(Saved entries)
=== Section Start ===
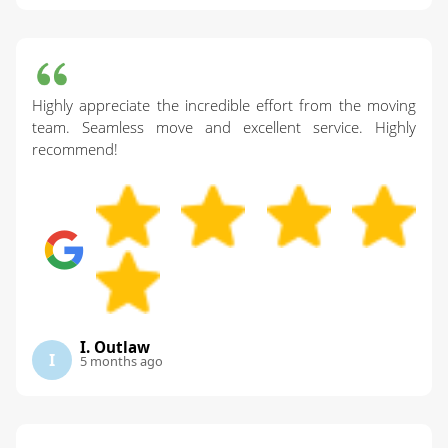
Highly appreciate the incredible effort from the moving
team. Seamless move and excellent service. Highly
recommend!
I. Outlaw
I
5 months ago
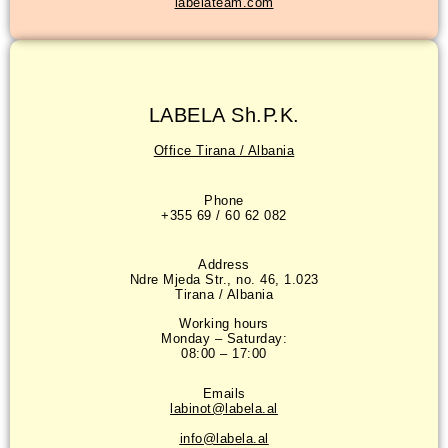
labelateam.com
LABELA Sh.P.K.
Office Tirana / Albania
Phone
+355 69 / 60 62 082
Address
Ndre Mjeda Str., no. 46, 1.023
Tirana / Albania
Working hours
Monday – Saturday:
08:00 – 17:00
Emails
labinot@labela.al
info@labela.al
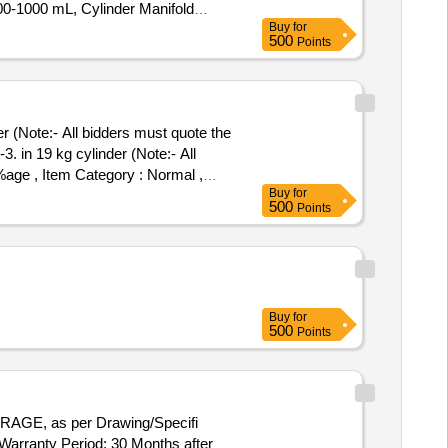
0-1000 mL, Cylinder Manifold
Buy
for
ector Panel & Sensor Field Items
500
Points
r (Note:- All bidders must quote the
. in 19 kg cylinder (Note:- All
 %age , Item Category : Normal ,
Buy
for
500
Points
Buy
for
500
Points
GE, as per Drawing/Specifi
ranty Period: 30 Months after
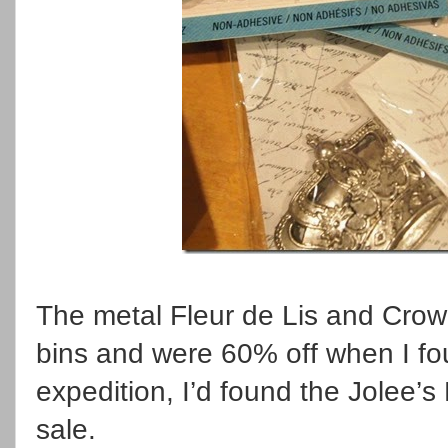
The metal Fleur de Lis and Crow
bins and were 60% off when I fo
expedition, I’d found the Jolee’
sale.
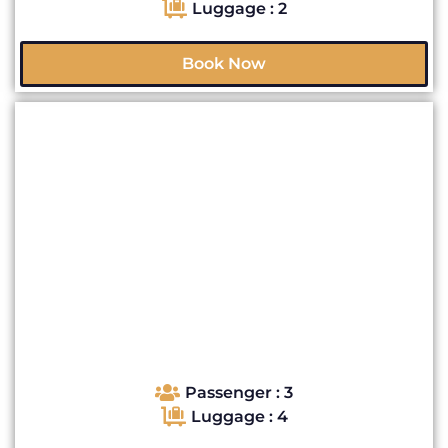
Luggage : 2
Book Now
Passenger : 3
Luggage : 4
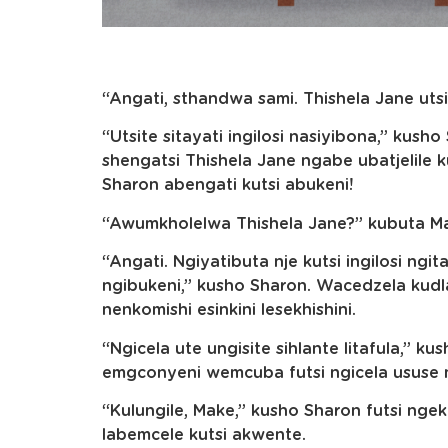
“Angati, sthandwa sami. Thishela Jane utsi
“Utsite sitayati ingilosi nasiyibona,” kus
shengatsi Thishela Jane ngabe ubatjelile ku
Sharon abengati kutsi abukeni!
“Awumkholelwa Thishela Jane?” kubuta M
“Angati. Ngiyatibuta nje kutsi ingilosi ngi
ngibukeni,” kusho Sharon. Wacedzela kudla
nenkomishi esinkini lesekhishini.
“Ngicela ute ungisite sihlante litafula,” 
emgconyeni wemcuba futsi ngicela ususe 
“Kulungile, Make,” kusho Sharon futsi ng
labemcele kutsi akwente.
=== Section End ===
● **AIM OF THE TASK**
Put every line of text from all the records above into a JSON list of strings, one string per line, with blank lines skipped. Leave the picture lines out of the answer.

● **SOLUTION TO THE PROBLEM**
[
  "Highly appreciate the incredible effort from the moving",
  "team. Seamless move and excellent service. Highly",
  "recommend!",
  "I. Outlaw",
  "I",
  "5 months ago",
  "labelateam.com",
  "LABELA Sh.P.K.",
  "Office Tirana / Albania",
  "Phone",
  "+355 69 / 60 62 082",
  "Address",
  "Ndre Mjeda Str., no. 46, 1.023",
  "Tirana / Albania",
  "Working hours",
  "Monday – Saturday:",
  "08:00 – 17:00",
  "Emails",
  "labinot@labela.al",
  "info@labela.al",
  "0-1000 mL, Cylinder Manifold",
  "Buy",
  "for",
  "ector Panel & Sensor Field Items",
  "500",
  "Points",
  "r (Note:- All bidders must quote the",
  ". in 19 kg cylinder (Note:- All",
  " %age , Item Category : Normal ,",
  "Buy",
  "for",
  "500",
  "Points",
  "Buy",
  "for",
  "500",
  "Points",
  "GE, as per Drawing/Specifi",
  "ranty Period: 30 Months after",
  "The metal Fleur de Lis and Crow",
  "bins and were 60% off when I fo",
  "expedition, I’d found the Jolee’",
  "sale.",
  "Luggage : 2",
  "Book Now",
  "Passenger : 3",
  "Luggage : 4",
  "“Angati, sthandwa sami. Thishela Jane utsi",
  "“Utsite sitayati ingilosi nasiyibona,” kus",
  "shengatsi Thishela Jane ngabe ubatjelile ku",
  "Sharon abengati kutsi abukeni!",
  "“Awumkholelwa Thishela Jane?” kubuta M",
  "“Angati. Ngiyatibuta nje kutsi ingilosi ngi",
  "ngibukeni,” kusho Sharon. Wacedzela kudla",
  "nenkomishi esinkini lesekhishini.",
  "“Ngicela ute ungisite sihlante litafula,” ",
  "emgconyeni wemcuba futsi ngicela ususe ",
  "“Kulungile, Make,” kusho Sharon futsi ng",
  "labemcele kutsi akwente."
]